What needs to be done:
Drop the pictures from the entries below, then reproduce the rest exactly.

Records shown:
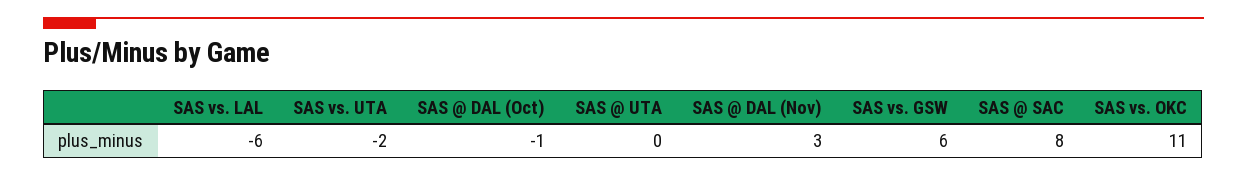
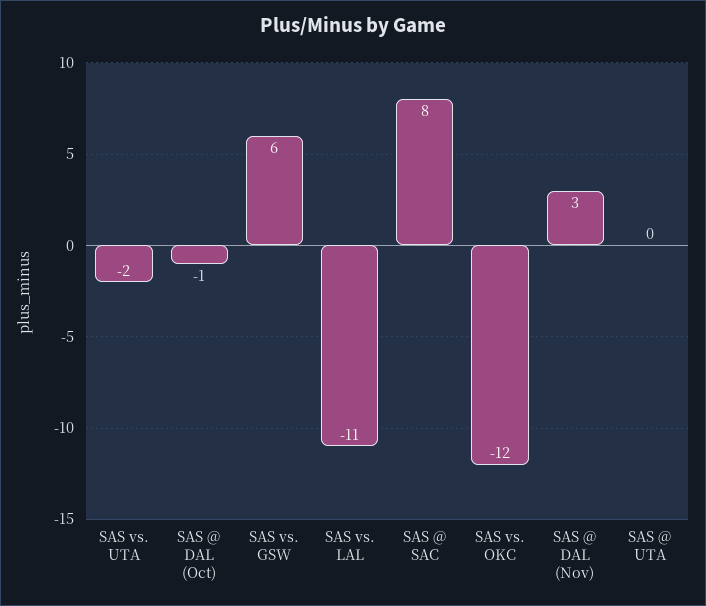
  {
-   "SAS vs. LAL": -6,
+   "SAS vs. LAL": -11,
    "SAS vs. UTA": -2,
    "SAS @ DAL (Oct)": -1,
    "SAS @ UTA": 0,
    "SAS @ DAL (Nov)": 3,
    "SAS vs. GSW": 6,
    "SAS @ SAC": 8,
-   "SAS vs. OKC": 11
+   "SAS vs. OKC": -12
  }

Result of the exercise:
  {
-   "SAS vs. LAL": -6,
+   "SAS vs. LAL": -11,
    "SAS vs. UTA": -2,
    "SAS @ DAL (Oct)": -1,
    "SAS @ UTA": 0,
    "SAS @ DAL (Nov)": 3,
    "SAS vs. GSW": 6,
    "SAS @ SAC": 8,
-   "SAS vs. OKC": 11
+   "SAS vs. OKC": -12
  }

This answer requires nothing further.